Results: The T1 fit for human white and gray matter was T1MPnRAGE = 1.00 · T1FSE-IR + 24 ms, r(2) = 0.990. Voxel-wise coefficient of variation in T1 measurements across eight time points was between 0.02 and 0.08. Region of interest-based T1 values were reproducible to within 2% and agree well with literature values.

Conclusion: In the same amount of time as a traditional MPRAGE exam (7.5 min), MPnRAGE was shown to produce hundreds of images with alternate T1 contrasts as well as an accurate and reproducible T1 map that is robust to B1 errors.

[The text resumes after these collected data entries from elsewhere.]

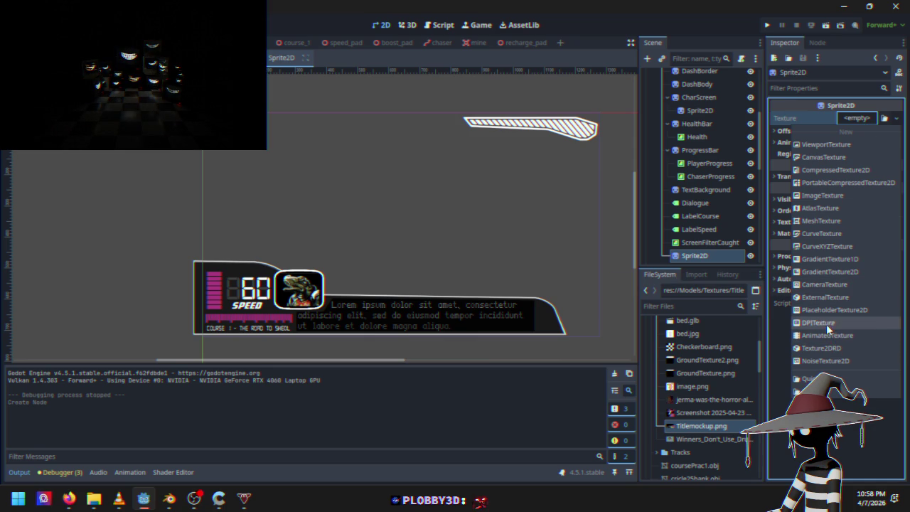
Step: Give the sprite a new NoiseTexture, then move it right and down and shrink it on the canvas
left_click(833, 361)
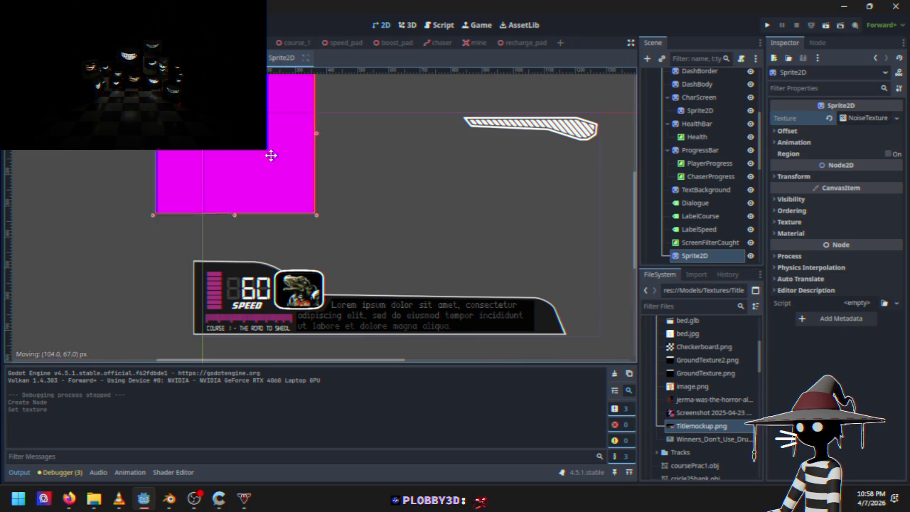
left_click_drag(212, 121, 313, 185)
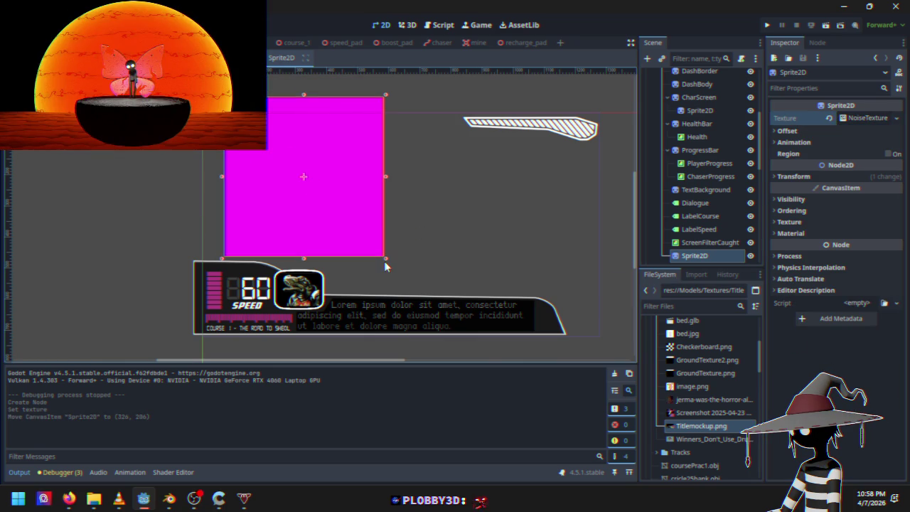
mouse_move(384, 259)
left_mouse_down()
mouse_move(339, 216)
mouse_move(299, 132)
mouse_move(282, 124)
mouse_move(266, 141)
left_mouse_up()
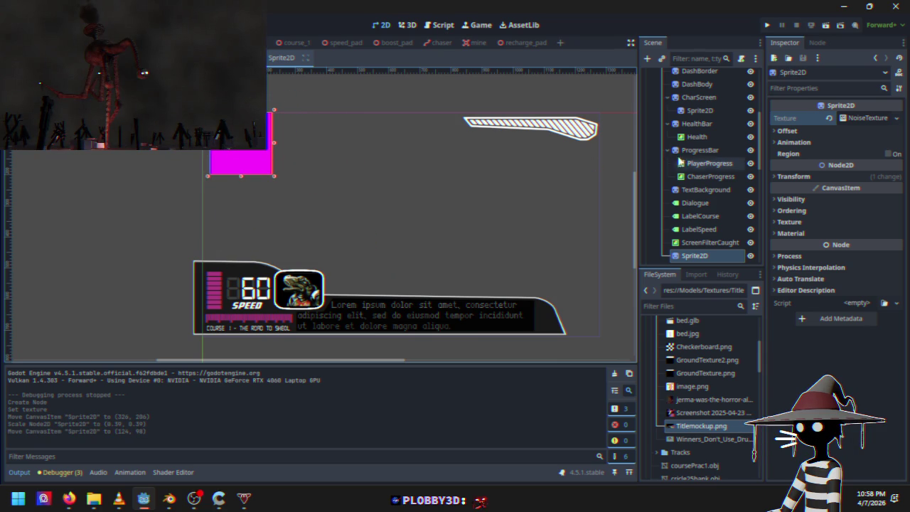
Step: Set the NoiseTexture's Noise to a new FastNoiseLite and bring the sprite into view
left_click(857, 118)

Keywords: Look-Locker; MPRAGE; T1 mapping; T1 weighted imaging; inversion recovery; segmentation.

Figure 1

Diagram of the MPnRAGE sequence. A train of N RF pulses of flip angle α begins a time T_I after a preparation pulse of flip angle β prepares the magnetization. A delay time T_D allows the magnetization to freely regrow before the next preparation pulse is applied. Radial readout gradients are applied on all three axes, and a constant area spoiler is applied along the z-direction.

Figure 2

A three-parameter fit that assumes a perfect inversion even though one is not achieved largely underestimates T1 (a) but produces stable estimates (c). A four-parameter fit that includes a term for inversion efficiency reduces some error in T1 estimation (b), but produces an unstable fit (d).

Figure 3

Including one (a,c) and two (b,d) SPGR images with different flip angles in a 4 parameter fit of IR data results in accurate T1 estimations with stable estimates. Using two SPGR images produces less error than using a single SPGR image. Both sets have little sensitivity to λ, which controls the relative weighting of SPGR to IR.

Figure 4

The effects of view-sharing (i.e. ω) on the error and standard error in T1 fits when (a) one and (b) two SPGR images are used in addition to the IR images.

Figure 5

Example images from MPnRAGE displaying a variety of T1w contrasts. Frame 1: The earliest inversion time possible. Frame 45: Image with nulled white matter. Frame 73: Image with nulled gray matter. Frame 118: Image with nulled cerebral spinal fluid. Frame 240: The longest possible inversion time. Composite: image formed by summation of all the data.

Figure 6

Figure (a) shows the ROIs for the R₁ maps in Table 1 (In Vivo Experiment 1). Quantitative R₁ maps in units of 1/s (b–c) from MPnRAGE and 2D FSE-IR as well as difference image (d).

Figure 7

Example magnitude images from MPnRAGE for a patient with MS. Three cropped orthogonal views from the composite images are shown in (a–c) and in (d–f) for a zoomed region to depict a cortical gray matter lesion (yellow arrow). Zoomed images are also shown for an alternative contrast (g–i) that depicts a magnitude image when WM and GM have nearly equal magnitudes but opposite signs (WM > 0 and GM < 0) as well as quantitative R1 maps (j–l) in units of 1/s. The alternative contrast shows a region (blue arrow) just adjacent to the lesion that appears darker than both the lesion and surrounding normal GM.

Figure 8

Figure 8 shows select axial images for two volunteers (a–e,f–j) with clinically definite multiple sclerosis who were scanned once a month for 8 months. Figure (a) shows the ROIs used for data analysis. The time-averaged composite images from MPnRAGE are shown in (b,c). Figures (c,h) are the time-averaged, intensity corrected images from MPnRAGE formed using a combination of high and low inversion time images. The time-averaged T₁ map is shown in (d,i), while the coefficient of variation of T₁ is shown in Fig. (e, j).